James Carpenter, founder of James Carpenter Design Associates in New York City, was one of today’s speakers who focused on the use of glass in architecture. He discussed the relationship between light and glass, particularly when applied in construction and buildings.

“My lifelong fascination and exploration of glass is grounded in glass being the material of light,” he said. “And light, when captured, reduced, magnified, reflected or refracted by glass, suggests a world beyond itself–a world opening the imagination, expanding knowledge, and allowing a glimpse of the future. Light is information. And glass is its interpreter.”

Carpenter spoke on the use of glass and light in several projects ranging from art installations and video, to homes and bringing daylight into a space in different ways. He also talked about the use of glass in urban environments.

One such project is a large wall near the Lincoln Center in New York, which he said was one of the first projects to ever use dichroic glass in any sort of architectural project.

“We’re looking at a background layer made out of a type of glass used for solar collectors with a reflective coating behind it, and then extending perpendicularly off the surface or these glass fins,” he said. “It’s always a dialogue between the individual’s position of observation and the position of the sun overhead. So there’s this unique thing that everyone sees–not everyone is seeing the same thing. In fact, they’re all seeing something unique for their own experience.”

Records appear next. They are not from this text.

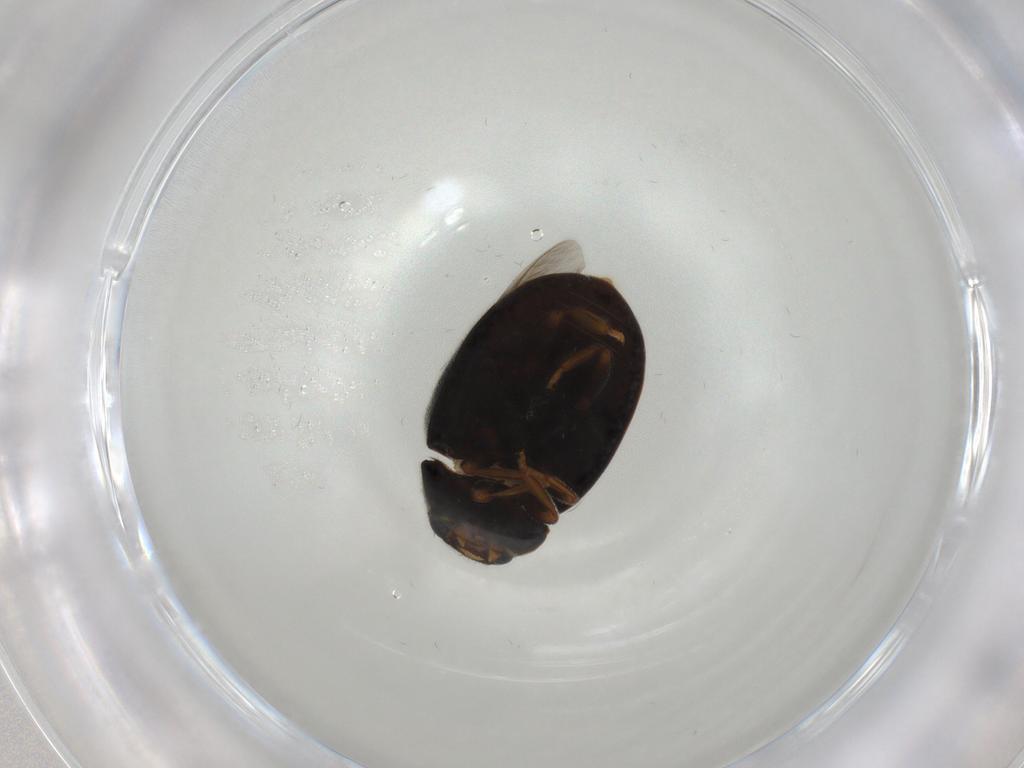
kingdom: Animalia
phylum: Arthropoda
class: Insecta
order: Coleoptera
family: Coccinellidae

The fins on the wall also provide onlookers with an optical illusion.

“You’re uncertain whether this wall has a degree of transparency and translucency to it, or is it opaque? It sort of challenges that idea of perception,” Carpenter said.

“And it’s also true that the history of glass is also our engagement with our environment around us. It’s given us this opportunity to enrich and appreciate and sort of engage more deeply with the world around us.”

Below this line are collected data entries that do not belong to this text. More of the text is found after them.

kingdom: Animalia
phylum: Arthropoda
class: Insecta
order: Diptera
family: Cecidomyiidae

Carpenter has been recognized with numerous national and international awards, including an Academy Award in Architecture from the American Academy of Arts and Letters, the MacArthur Foundation Fellowship and the Smithsonian National Environment Design Award.

Immediately following Carpenter’s presentation was Emmanuelle Gouillart, scientific director of Saint-Gobain Research Paris. She discussed glass and glazing’s role in making construction more sustainable and focused on on how thin films and active technologies can optimize the optical and thermal properties of glazing to reduce energy consumption.

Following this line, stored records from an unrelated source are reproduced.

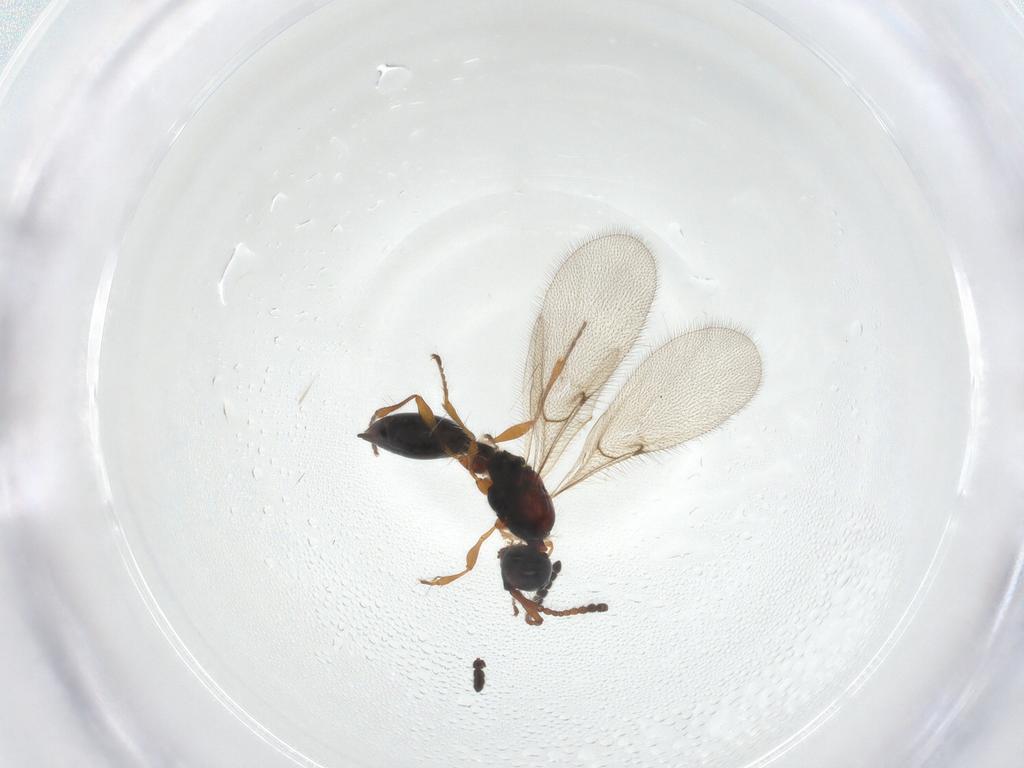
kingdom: Animalia
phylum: Arthropoda
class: Insecta
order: Hymenoptera
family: Diapriidae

Gouillart began her discussion by posing the question: What percentage of the 50 billion tons of CO2 globally emitted every year comes from buildings and construction?

“It is daunting 40%,” she said. Of this number, 12% comes from the construction phase, mostly from the manufacturing of construction materials. Mainly steel and cement, but glass also contributes. “And the remaining 28% comes from the use of buildings, mostly from heating and cooling.”

Glass manufacturing has a large footprint because it requires significant energy, she said. The start of the process begins in a float glass furnace—one plant she referenced in north France is about the size of a suburban neighborhood.

The furnace itself, where the glass becomes molten, operates at temperatures high enough to melt iron, 2,800°F, and can also use natural gas to heat, contributes to the process’s high energy consumption. One way the industry can improve its energy efficiency is the use of active glazing, Gouillart said.

“In active glazing, the performances of films are not static anymore, but can change with some stimuli,” she said. “For example, changing the tint of glass, like in electrochromic glazing… is a better way to control the amount of light and heat which can go out and in your building.”

She also mentioned the continued future use of glass veils, a product manufactured by Saint-Gobain. “It’s a fabric made of quite sturdy glass fibers, which you can coat and ensure excellent mechanical properties, resistance to UV and also water repellency.”

The glass veils can also be used to replace heavy materials to make construction lighter.

She concluded by describing glass as “an essential ingredient of construction in the future… and we are working really hard to make it more sustainable, where when it’s manufactured, and of course, because it’s a great way to control thermal insulation.”

It’s a very useful ad very beautiful material, Gouillart said.